═══ EXTRACTED DATA

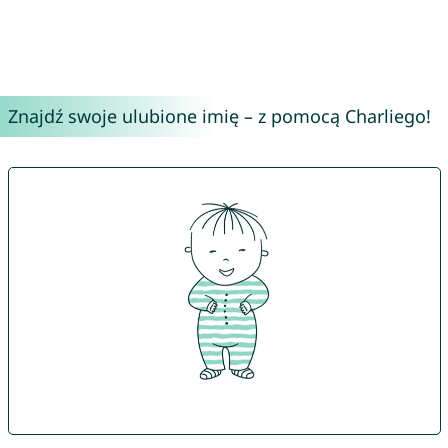
Znajdź swoje ulubione imię – z pomocą Charliego!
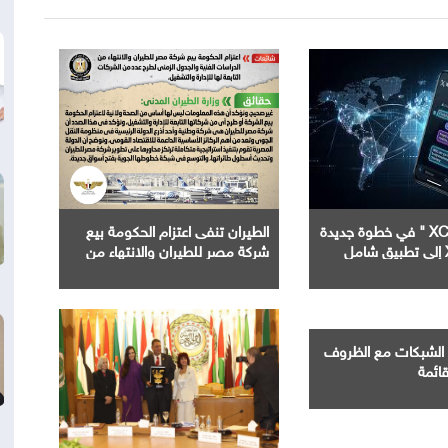
إطلاق " XChat " في خطوة جديدة
الطيران تنفى اعتزام الحكومة بيع
شركة مصر للطيران والانتهاء من
الدراسات الفنية والجدول الزمني
لطرح عدد من الشركات التابعة لها
الشبكات مع الظروف
قائمة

══════

WHAT YOU HAVE TO DO >>
Could you rewrite the text from all the records above with "ulubione" replaced by "wymarzone", leaving everything else unchanged and omitting the pictures?

EXERCISE RESPONSE >>
Znajdź swoje wymarzone imię – z pomocą Charliego!
إطلاق " XChat " في خطوة جديدة
الطيران تنفى اعتزام الحكومة بيع
شركة مصر للطيران والانتهاء من
الدراسات الفنية والجدول الزمني
لطرح عدد من الشركات التابعة لها
الشبكات مع الظروف
قائمة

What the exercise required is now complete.